*Work order:* Reproduce every line of text in the material below, keeping each one unchanged and in order, and leave the pictures out of your answer.

Entries shown below:

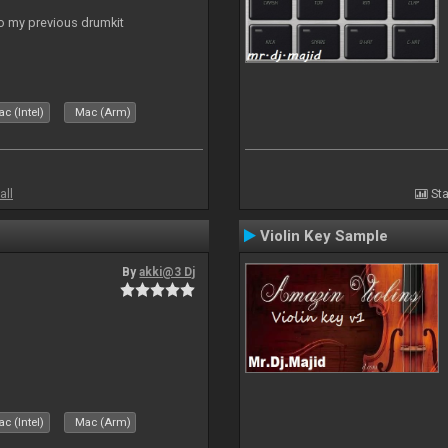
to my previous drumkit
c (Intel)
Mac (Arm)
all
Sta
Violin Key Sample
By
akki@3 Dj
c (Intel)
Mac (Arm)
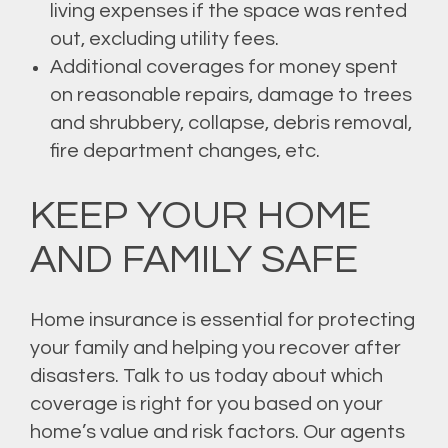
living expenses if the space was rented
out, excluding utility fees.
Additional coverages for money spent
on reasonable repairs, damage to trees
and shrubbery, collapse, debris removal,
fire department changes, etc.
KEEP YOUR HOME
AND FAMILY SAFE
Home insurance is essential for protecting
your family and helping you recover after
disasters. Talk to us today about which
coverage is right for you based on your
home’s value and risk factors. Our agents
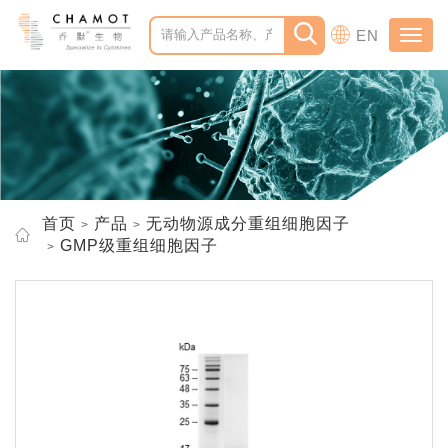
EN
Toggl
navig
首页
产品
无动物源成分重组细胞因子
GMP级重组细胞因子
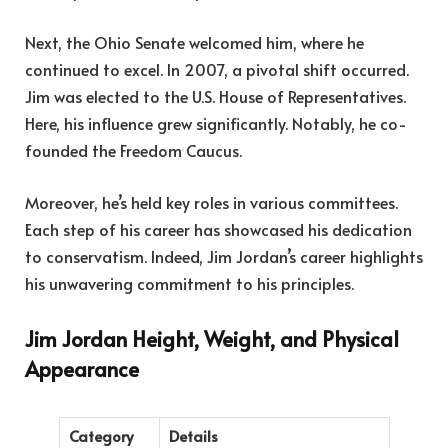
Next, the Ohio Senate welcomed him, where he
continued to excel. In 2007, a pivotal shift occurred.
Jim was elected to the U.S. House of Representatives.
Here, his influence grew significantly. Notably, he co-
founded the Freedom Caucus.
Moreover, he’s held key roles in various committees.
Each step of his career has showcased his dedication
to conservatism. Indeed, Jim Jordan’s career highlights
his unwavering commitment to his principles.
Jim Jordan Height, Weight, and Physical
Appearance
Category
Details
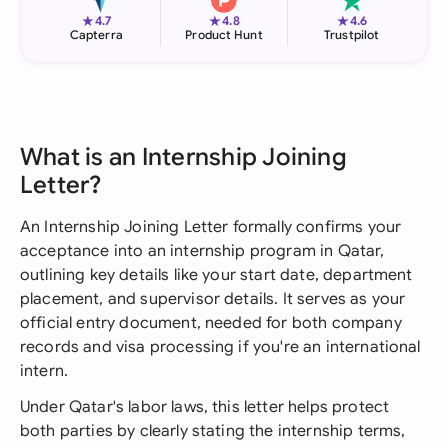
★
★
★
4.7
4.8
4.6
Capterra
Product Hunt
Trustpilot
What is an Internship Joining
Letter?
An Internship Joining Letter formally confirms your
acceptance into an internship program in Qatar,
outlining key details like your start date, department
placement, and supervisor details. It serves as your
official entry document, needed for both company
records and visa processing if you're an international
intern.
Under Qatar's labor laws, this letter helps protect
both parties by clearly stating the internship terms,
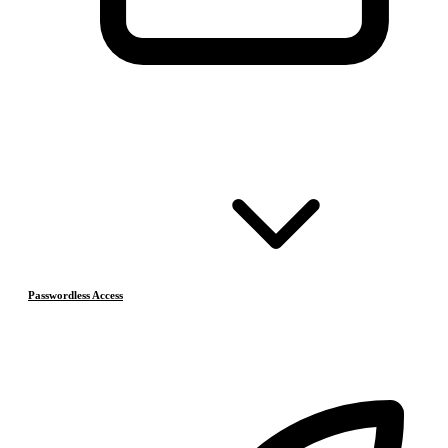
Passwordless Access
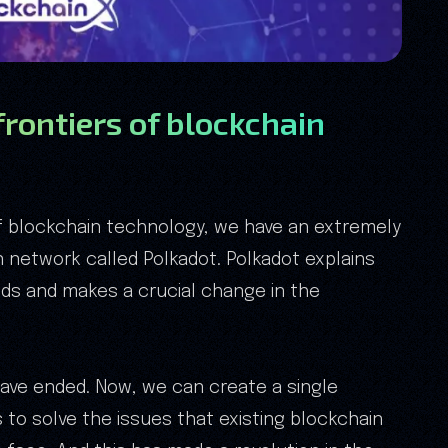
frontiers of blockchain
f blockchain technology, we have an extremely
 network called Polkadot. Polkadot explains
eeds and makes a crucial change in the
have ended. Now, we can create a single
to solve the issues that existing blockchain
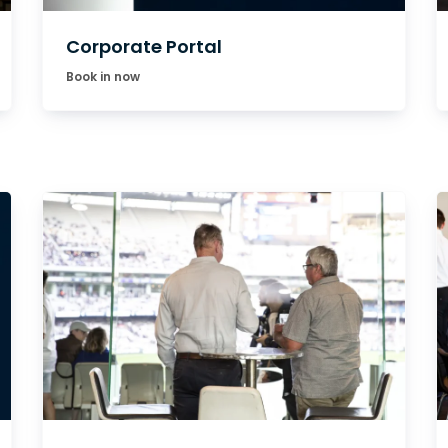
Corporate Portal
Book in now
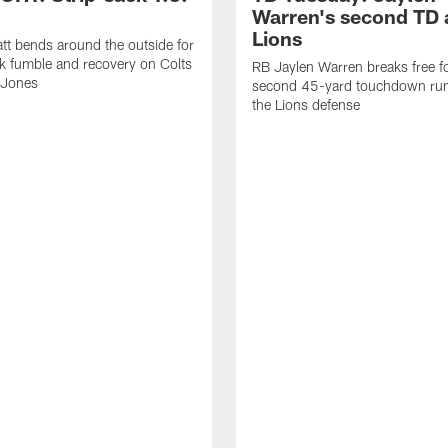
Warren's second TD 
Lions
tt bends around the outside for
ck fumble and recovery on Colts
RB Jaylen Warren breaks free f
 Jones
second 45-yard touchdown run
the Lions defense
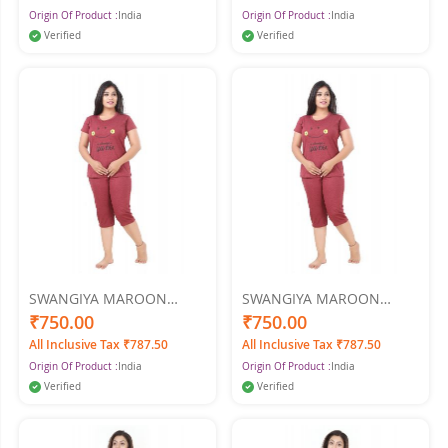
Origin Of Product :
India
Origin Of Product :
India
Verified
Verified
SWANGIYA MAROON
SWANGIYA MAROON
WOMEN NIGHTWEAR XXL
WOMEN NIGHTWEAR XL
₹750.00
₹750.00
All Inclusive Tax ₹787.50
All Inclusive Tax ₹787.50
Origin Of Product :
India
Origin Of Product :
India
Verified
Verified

End of Entries shown.

*Result of this task:*
to my previous drumkit
c (Intel)
Mac (Arm)
all
Sta
Violin Key Sample
By
akki@3 Dj
c (Intel)
Mac (Arm)
living expenses if the space was rented
out, excluding utility fees.
Additional coverages for money spent
on reasonable repairs, damage to trees
and shrubbery, collapse, debris removal,
fire department changes, etc.
KEEP YOUR HOME
AND FAMILY SAFE
Home insurance is essential for protecting
your family and helping you recover after
disasters. Talk to us today about which
coverage is right for you based on your
home’s value and risk factors. Our agents
EN
Toggl
navig
首页
产品
无动物源成分重组细胞因子
GMP级重组细胞因子
Next, the Ohio Senate welcomed him, where he
continued to excel. In 2007, a pivotal shift occurred.
Jim was elected to the U.S. House of Representatives.
Here, his influence grew significantly. Notably, he co-
founded the Freedom Caucus.
Moreover, he’s held key roles in various committees.
Each step of his career has showcased his dedication
to conservatism. Indeed, Jim Jordan’s career highlights
his unwavering commitment to his principles.
Jim Jordan Height, Weight, and Physical
Appearance
Category
Details
★
★
★
4.7
4.8
4.6
Capterra
Product Hunt
Trustpilot
What is an Internship Joining
Letter?
An Internship Joining Letter formally confirms your
acceptance into an internship program in Qatar,
outlining key details like your start date, department
placement, and supervisor details. It serves as your
official entry document, needed for both company
records and visa processing if you're an international
intern.
Under Qatar's labor laws, this letter helps protect
both parties by clearly stating the internship terms,
Passwordless Access
frontiers of blockchain
f blockchain technology, we have an extremely
 network called Polkadot. Polkadot explains
eeds and makes a crucial change in the
have ended. Now, we can create a single
to solve the issues that existing blockchain
Corporate Portal
Book in now
Warren's second TD 
Lions
tt bends around the outside for
ck fumble and recovery on Colts
RB Jaylen Warren breaks free f
 Jones
second 45-yard touchdown run
the Lions defense
Origin Of Product :
India
Origin Of Product :
India
Verified
Verified
SWANGIYA MAROON
SWANGIYA MAROON
WOMEN NIGHTWEAR XXL
WOMEN NIGHTWEAR XL
₹750.00
₹750.00
All Inclusive Tax ₹787.50
All Inclusive Tax ₹787.50
Origin Of Product :
India
Origin Of Product :
India
Verified
Verified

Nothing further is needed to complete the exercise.